The Phase 1 trial involves harvesting a patient’s mesenchymal stem cells (MSCs), which are primitive cells in the bone marrow, culturing them in a laboratory, and then injecting the MSCs intravenously back into the patient to see if the procedure is safe, decreases disease activity and leads to improved repair.

The research team is headed up by Jeffrey Cohen of the Cleveland Clinic’s Mellen Center for Multiple Sclerosis Treatment and Research, and is funded by a $2.75 million, four-year grant from the United States Department of Defense and a $1 million grant from the National Institutes of Health. Cohen is director of the Mellen Center’s Experimental Therapeutics Program and professor of medicine (neurology) in the Cleveland Clinic Lerner College of Medicine of the Case Western Reserve University School of Medicine.

Stanton Gerson, director of the UH Seidman Cancer Center and director of the National Center for Regenerative Medicine (NCRM), said, “This trial in MS is one of the most innovative trials of MSCs as it truly investigates both the clinical aspects as well as the science of what these cells do and how they may confer therapeutic benefit to recipients.”

Caplan and Miller, members of the clinical trial’s advisory committee, laid the groundwork for the current clinical trial. They discovered that in mice that have a form of MS, human MSCs promote healing of damage and protect against an autoimmune response.

Caplan had long studied mesenchymal stem cells, adult stem cells culled from bone marrow, as building blocks for engineered tissues and organs. Miller had spent his career studying neural development, with a focus on treatments for multiple sclerosis.

They met at a Research Showcase in 2003 and decided they should work together.

“We knew MSCs differentiate into bone and tendon and other connective tissues, but we were just beginning to understand they also provide healing instructions at the site of injury,” Caplan said.

Miller was looking for therapies for diseases that attack myelin, the protective coating that wraps nerves’ long axons.

In MS, the immune system attacks the myelin and the exposed nerves’ intricate wiring can be damaged. The result: nerve signals can be blocked, causing loss of balance and coordination, cognitive ability and other functions. Losses may become permanent.

“What the nerves need is repair and protection,” Miller said.

The researchers thought molecules MSCs make could be useful, but, “It was a shot in the dark,” Caplan said.

After some promising in vitro results, Caplan provided Miller with MSCs from human donors. Miller injected them into mice that had a version of MS.

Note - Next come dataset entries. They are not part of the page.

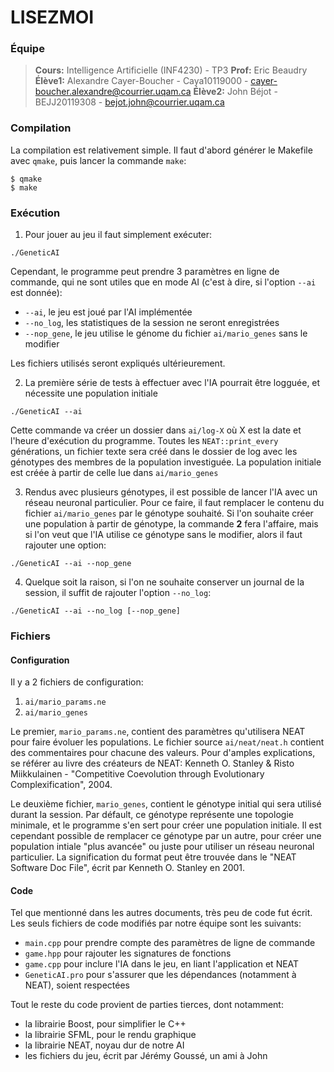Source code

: # LISEZMOI

### Équipe

> **Cours:** Intelligence Artificielle (INF4230) - TP3
> **Prof:** Eric Beaudry
> **Élève1:** Alexandre Cayer-Boucher - Caya10119000 - cayer-boucher.alexandre@courrier.uqam.ca
> **Élève2:** John Béjot - BEJJ20119308 - bejot.john@courrier.uqam.ca


### Compilation

La compilation est relativement simple. Il faut d'abord générer le Makefile avec `qmake`, puis lancer la commande `make`:

```
$ qmake
$ make
```


### Exécution

1. Pour jouer au jeu il faut simplement exécuter:

`./GeneticAI`


Cependant, le programme peut prendre 3 paramètres en ligne de commande, qui ne sont utiles que en mode AI (c'est à dire, si l'option `--ai` est donnée):

- `--ai`, le jeu est joué par l'AI implémentée
- `--no_log`, les statistiques de la session ne seront enregistrées
- `--nop_gene`, le jeu utilise le génome du fichier `ai/mario_genes` sans le modifier

Les fichiers utilisés seront expliqués ultérieurement.

2. La première série de tests à effectuer avec l'IA pourrait être logguée, et nécessite une population initiale

`./GeneticAI --ai`

Cette commande va créer un dossier dans `ai/log-X` où X est la date et l'heure d'exécution du programme. Toutes les `NEAT::print_every` générations, un fichier texte sera créé dans le dossier de log avec les génotypes des membres de la population investiguée. La population initiale est créée à partir de celle lue dans `ai/mario_genes`

3. Rendus avec plusieurs génotypes, il est possible de lancer l'IA avec un réseau neuronal particulier. Pour ce faire, il faut remplacer le contenu du fichier `ai/mario_genes` par le génotype souhaité. Si l'on souhaite créer une population à partir de génotype, la commande **2** fera l'affaire, mais si l'on veut que l'IA utilise ce génotype sans le modifier, alors il faut rajouter une option:

`./GeneticAI --ai --nop_gene`

4. Quelque soit la raison, si l'on ne souhaite conserver un journal de la session, il suffit de rajouter l'option `--no_log`:

`./GeneticAI --ai --no_log [--nop_gene]`


### Fichiers

#### Configuration

Il y a 2 fichiers de configuration:

1. `ai/mario_params.ne`
2. `ai/mario_genes`

Le premier, `mario_params.ne`, contient des paramètres qu'utilisera NEAT pour faire évoluer les populations. Le fichier source `ai/neat/neat.h` contient des commentaires pour chacune des valeurs. Pour d'amples explications, se référer au livre des créateurs de NEAT: Kenneth O. Stanley & Risto Miikkulainen - "Competitive Coevolution through Evolutionary Complexification", 2004.

Le deuxième fichier, `mario_genes`, contient le génotype initial qui sera utilisé durant la session. Par défault, ce génotype représente une topologie minimale, et le programme s'en sert pour créer une population initiale. Il est cependant possible de remplacer ce génotype par un autre, pour créer une population intiale "plus avancée" ou juste pour utiliser un réseau neuronal particulier. La signification du format peut être trouvée dans le "NEAT Software Doc File", écrit par Kenneth O. Stanley en 2001.

#### Code

Tel que mentionné dans les autres documents, très peu de code fut écrit. Les seuls fichiers de code modifiés par notre équipe sont les suivants:

- `main.cpp` pour prendre compte des paramètres de ligne de commande
- `game.hpp` pour rajouter les signatures de fonctions
- `game.cpp` pour inclure l'IA dans le jeu, en liant l'application et NEAT
- `GeneticAI.pro` pour s'assurer que les dépendances (notamment à NEAT), soient respectées

Tout le reste du code provient de parties tierces, dont notamment:

- la librairie Boost, pour simplifier le C++
- la librairie SFML, pour le rendu graphique
- la librairie NEAT, noyau dur de notre AI
- les fichiers du jeu, écrit par Jérémy Goussé, un ami à John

“The mice got better, and quickly,” Miller said. And the animals didn’t reject the human cells or show negative effects.

The mice had fewer and smaller lesions on their myelin compared to control mice.

Miller and Caplan found evidence that the MSCs produced a barrier that blocked the autoimmune response and blocked formation of scar tissue, which would otherwise permanently halt signals. In addition, the cells produced molecules that enhanced regeneration of the damaged axon and rewrapping of the myelin around the axon.

Continued monitoring showed that one shot provided protection from the recurring disease for months.

The Phase 1 study, which will take two to three years to complete, will involve 24 patients with relapsing-remitting or progressive MS who have moderate to severe disability. If this trial demonstrates that MSC transplantation is safe, future studies will more definitively assess the efficacy of this therapy in MS. The study has already enrolled four patients, and the team expects to begin to report their initial findings over the next 1-2 years.